Writers are in love with crafting tales, painting pictures with words and stretching the boundaries of their own imagination.
If writing is the first thing you think of in the morning and the last thing you think of at night, you possess the soul of a writer. A writer doesn’t choose his or her path, it is chosen for them. Finding where the path leads may hold lifes greatest mystery for a writer.
Whether published or not, weather a best-selling author or one new to the fraternity and searching the solitude for a voice, you are a writer.
1. Relish every word. Invest in every sound, cadence, and tone.
2. Find you own voice and style. Observe the way you think and talk. This may help you to identify your voice.

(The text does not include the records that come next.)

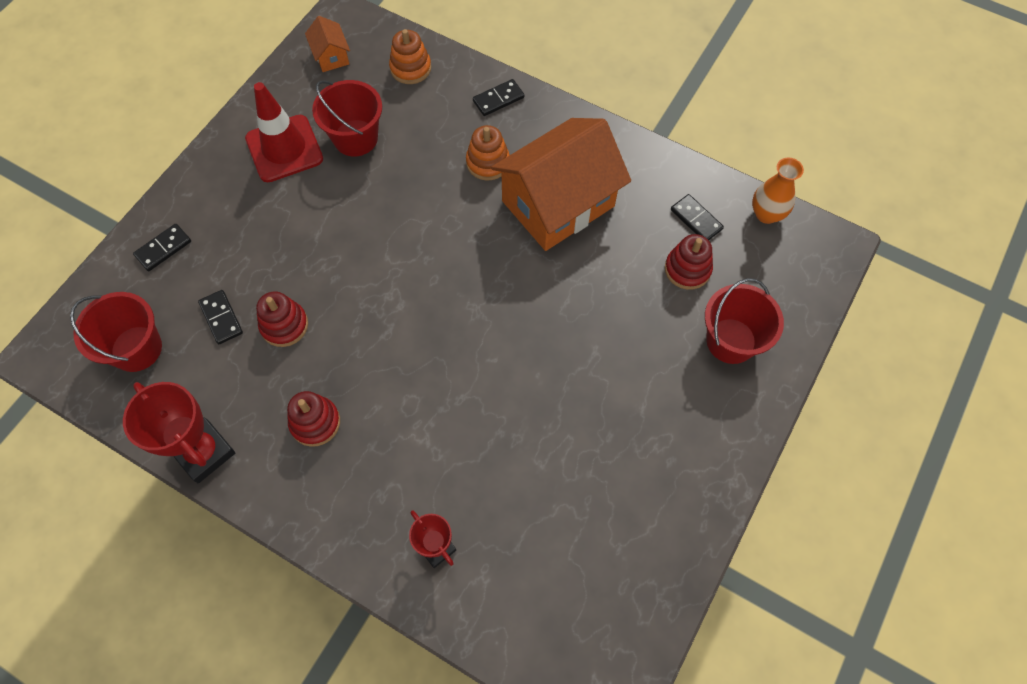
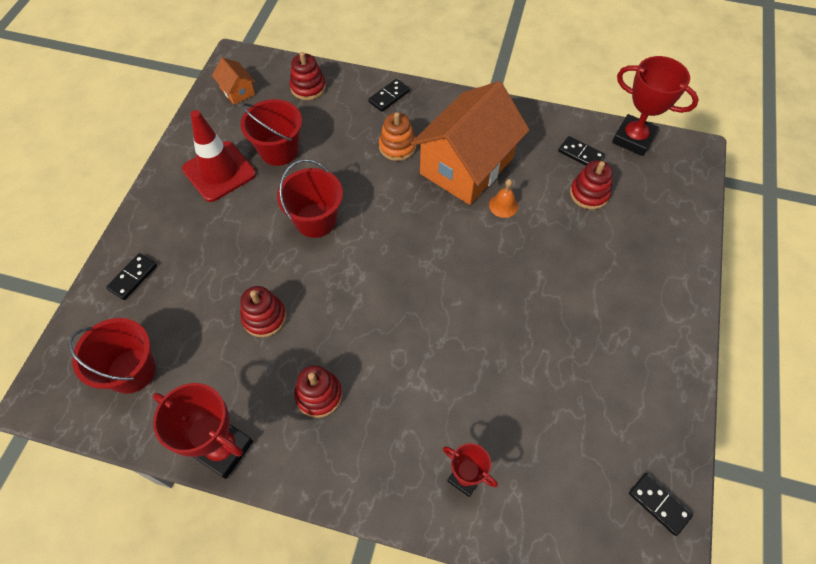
camera: 15 degrees left, 5 degrees down
black domino [198,290,243,344] -> black domino moved to [629,473,693,536]
orange stacking toy [389,29,431,84] -> red stacking toy [290,52,326,100]
red bucket [705,278,784,364] -> red bucket moved to [277,159,343,238]
orange vase [752,158,804,224] -> red trophy [612,56,699,156]
none -> orange bell [489,179,518,218]

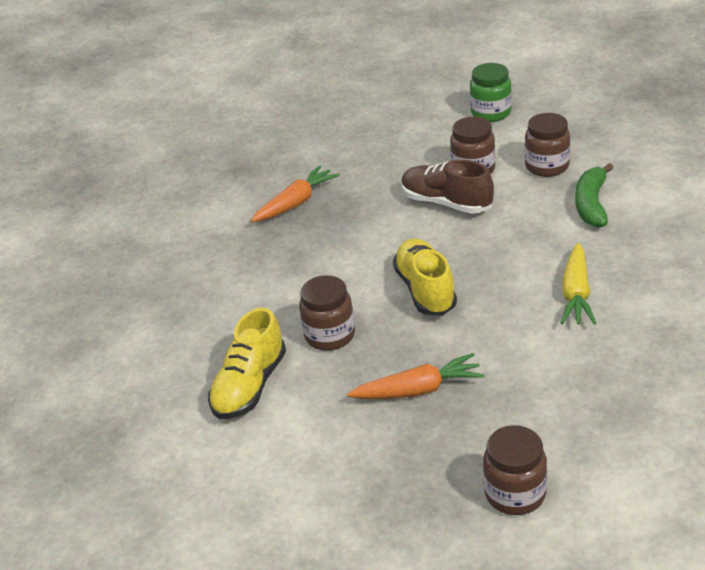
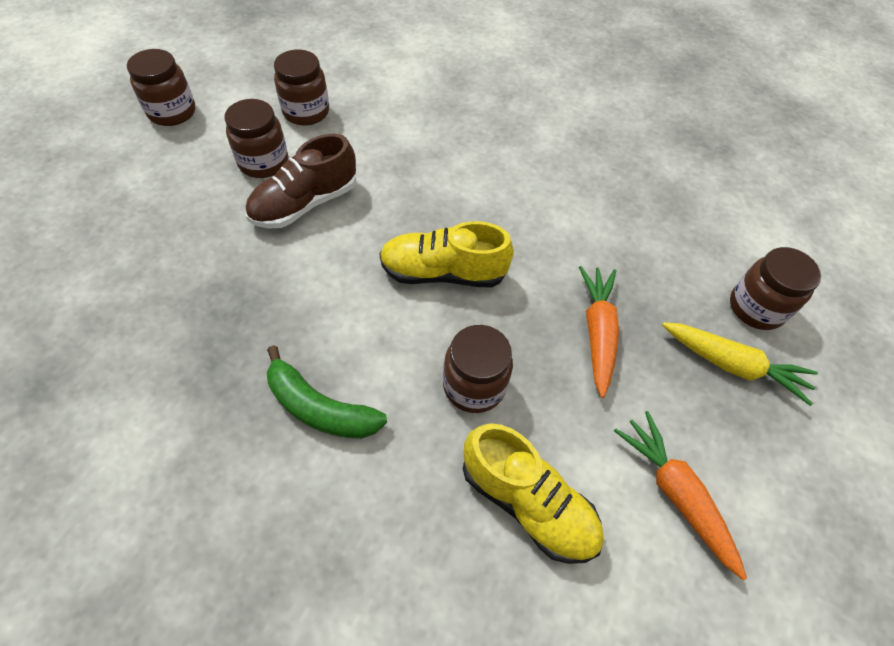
camera: 80 degrees left, 20 degrees up
orange carrot [251,166,340,222] -> orange carrot moved to [614,411,747,580]
green jar [470,63,512,122] -> brown jar [127,49,196,126]
yellow carrot [560,243,596,325] -> yellow carrot moved to [662,322,818,406]
green banana [575,163,613,228] -> green banana moved to [267,345,387,439]

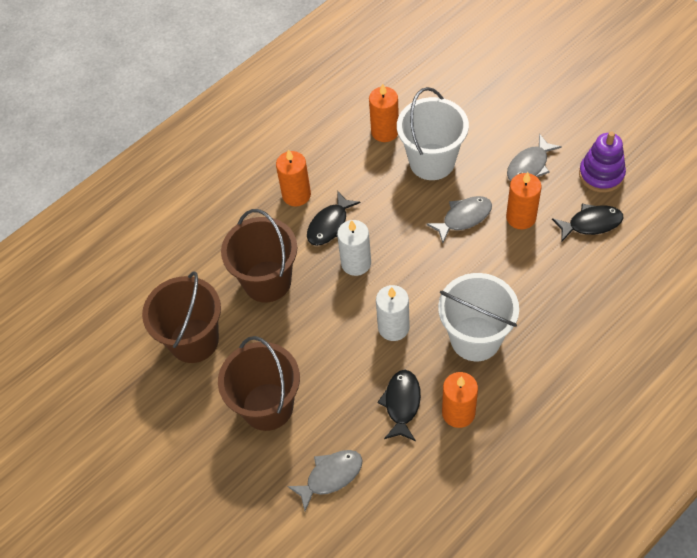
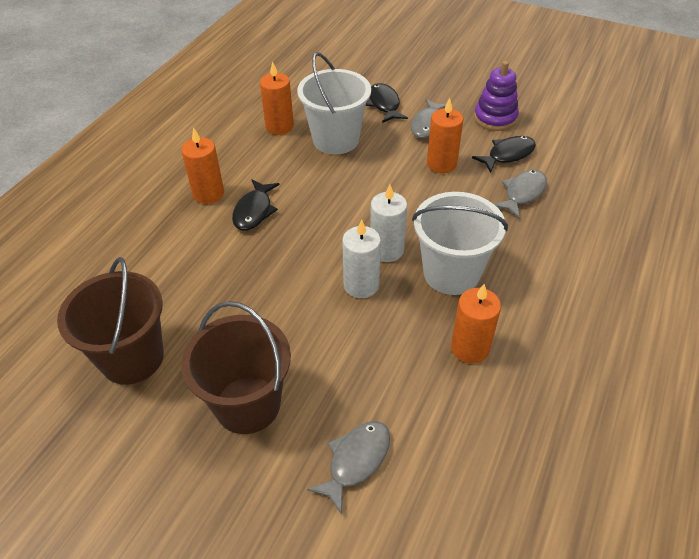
camera: 25 degrees left, 10 degrees down
brown bucket [221,209,297,302] -> none
white candle [337,220,371,276] -> white candle moved to [370,184,407,262]
black fish [377,370,421,441] -> black fish moved to [366,83,408,123]
grey fish [426,196,492,243] -> grey fish moved to [494,170,547,218]

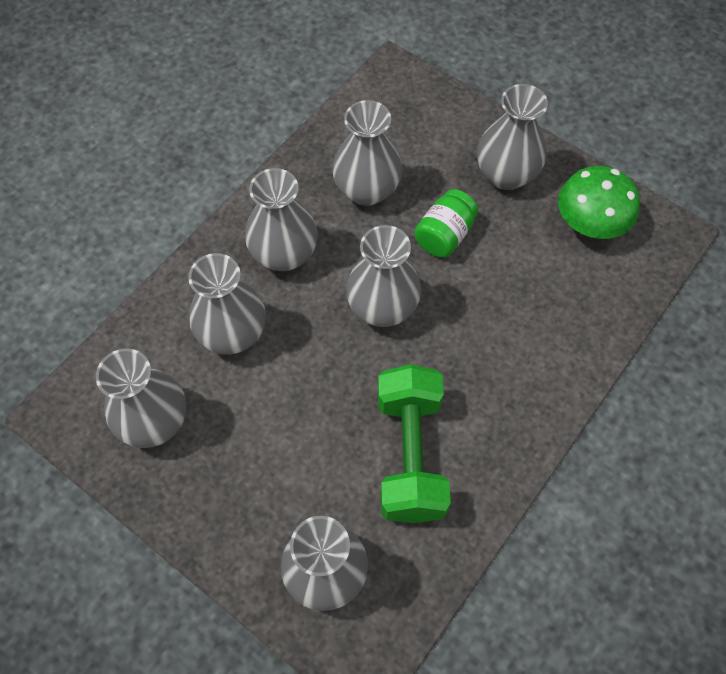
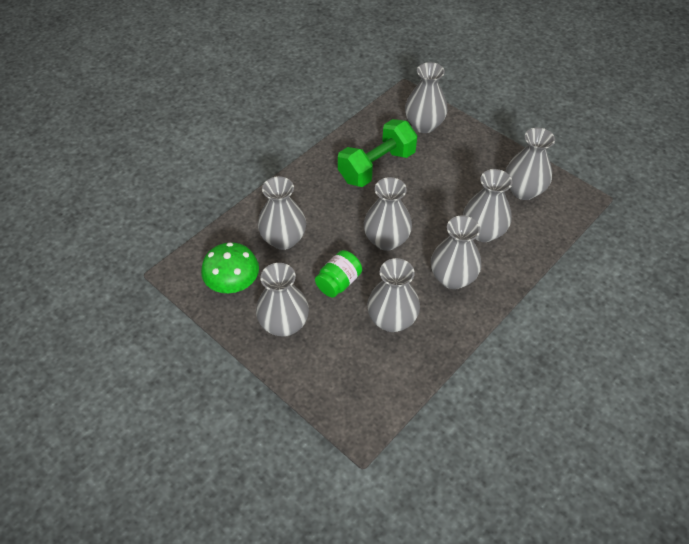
camera: 175 degrees left, 10 degrees down
green dumbbell [378,364,451,523] -> green dumbbell turned 45 degrees clockwise [338,119,417,187]
none -> grey vase [258,176,306,250]

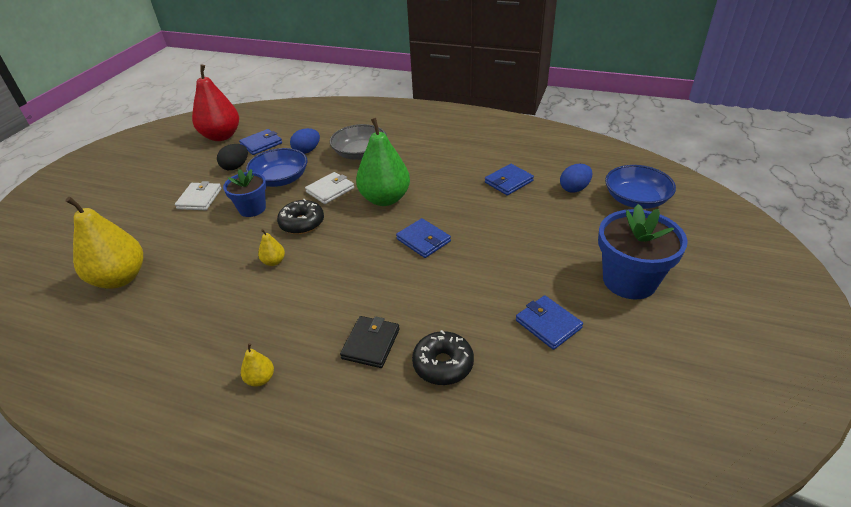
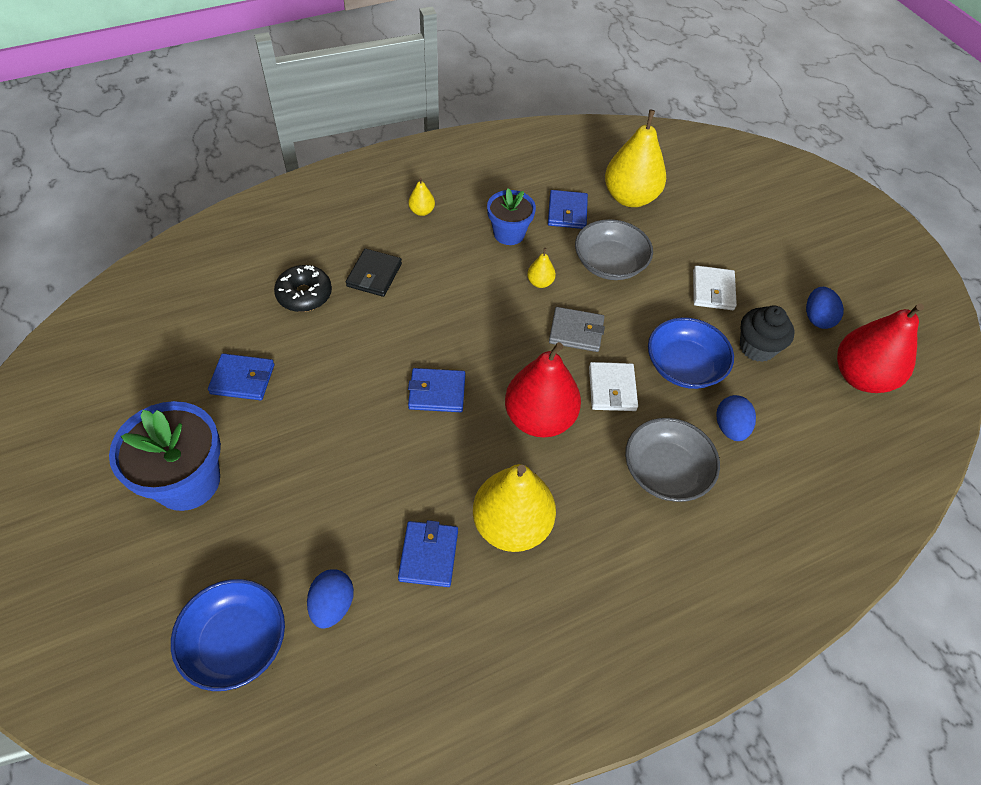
camera: 130 degrees right, 15 degrees up
white wallet [175,181,222,210] -> white wallet turned 45 degrees clockwise [693,265,737,310]
black egg [217,144,248,170] -> black cupcake [740,305,794,362]
blue flower pot [223,169,266,217] -> blue flower pot moved to [487,188,536,245]
blue wallet [239,129,282,155] -> blue wallet moved to [548,190,588,229]
black donut [277,199,324,234] -> grey wallet [549,307,605,352]
black wallet [340,316,400,368] -> black wallet turned 45 degrees clockwise [346,249,402,297]
green pear [356,118,410,206] -> red pear [505,342,581,437]
none -> yellow pear [473,464,556,552]
none -> grey bowl [575,219,653,280]
none -> blue egg [806,287,844,329]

3. Choose a POV (point of view) and maintain it throughout.
4. Show, don’t tell. Use sensory words that entice the reader’s senses. Yet, don't over season.
5. Be simple in your writing but cut deep.
6. Don’t be afraid to take risk. Experiment with themes, styles, and characters.
7. Seek beauty in the world. Rise each morning with eyes that seek love and beauty in all things. A writer’s eyes are constantly exploring new vistas, even if they are right at your feet.
8. Find the right pitch. It helps to try and use the first word that comes to you.
9. Avoid the use of clichés or overused phrases.
10. Avoid gluttony. Try not to use two words where one word will do. Don’t pass over a strong word in favor of phrases made of nouns and adjectives.
11. Don’t try to impress you audience with your intelligence prowess. The goal is to write a compelling story.
12. Writers that become preoccupied with their diction, loses sight of the goal.
13. Avoid being vague or abstract, unnecessarily.
14. Avoid euphemisms that conceal reality not reveal it.
15. Verbs add verve. They are the engine that drives every sentence.
16. Don’t develop a reliance on the verb “to be” (in all of its forms).
17. Avoid overusing adverbs with an -ly ending. Instead, look for the verb that will get your point across without an adverb to qualify it.
18. Fine tune you modifiers. Don’t use weak adjective to prop up weak nouns.
19. Avoid thumbnail sketches in the author’s point of view whenever a new character enters the story.
20. Strike a balance in the use of dialogue, action, and narration in your writing.